Wszystkie te twierdzenia są więc sprzeczne z Biblią. Jedno jest pewne: matka Jezusa, Miriam, nigdy nie wypowiedziałaby takich słów. Kto więc stoi za tymi twierdzenia? Kto stoi za ,,Marią”, która każe tworzyć wizerunki i je czcić; która ofiarowując (16 lipca 1251 r.) szkaplerz Szymonowi Stockowi – generałowi karmelitów – zapewniła go, że kto z tym szkaplerzu umrze, ten nie zazna ognia wiecznego i Szatan nie będzie miał do niego dostępu; która wzywa do budowy kaplic i świątyń na całym świecie?

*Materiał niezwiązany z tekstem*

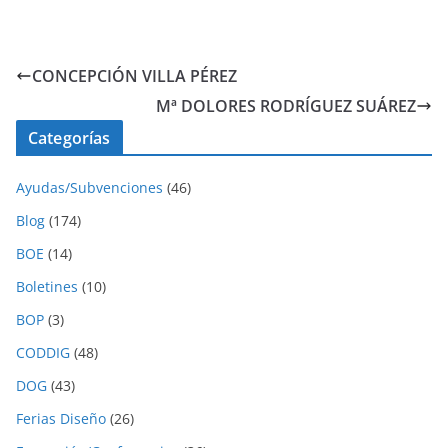
CONCEPCIÓN VILLA PÉREZ
Mª DOLORES RODRÍGUEZ SUÁREZ
Categorías
Ayudas/Subvenciones
(46)
Blog
(174)
BOE
(14)
Boletines
(10)
BOP
(3)
CODDIG
(48)
DOG
(43)
Ferias Diseño
(26)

Jeśli porównamy te żądanie z biblijnym drugim przykazaniem Dekalogu (Wj 20.4-6, por. Kpł 26.1; Pwt 27.15), które zakazuje tworzenia i czczenia wszelkich wizerunków (Kościół katolicki usunął to przykazanie, a dziesiąte rozdzielił, aby zachować ich pełną liczbę), i jeśli uwzględnimy, że kult i obrazy bogini-matki z dzieckiem w jej ramionach pochodzą ze starożytnego Egiptu i Babilonu, odpowiedź może być tylko jedna: nie może to być Maria, matka Jezusa Chrystusa. Przecież ta bogobojna Żydówka doskonale wiedziała, że Bóg zakazał kultu obrazów i sama respektowała ten zakaz. Matka Jezusa nie nakazywałaby też budowy świątyń, skoro Biblia mówi, że ,,Bóg jest duchem” (J 4.24) i ,,nie mieszka w budowlach rękami uczynionych” (Dz. 7.48). Nie uczyniłaby też tego również ze względów ekonomicznych, gdyby tylko widziała, jak ogromne masy jej wyznawców cierpią biedę. Pomyślmy przy tej okazji o niezliczonych miliardach, które Kościół katolicki ściągnął z łatwowiernych wyznawców na budowę świątyń, pomników, i jak wiele zarabia również na obrazach, figurach, różańcach, medalikach, etc. I wreszcie Maria nie uczyniłaby też tego również z tego powodu, że dobrze wiedziała, iż za kultem wszelkiego rodzaju wizerunków – jak czytamy w jednym z listów ap. Pawła – kryją się istoty demoniczne (1 Kor 10.19-20).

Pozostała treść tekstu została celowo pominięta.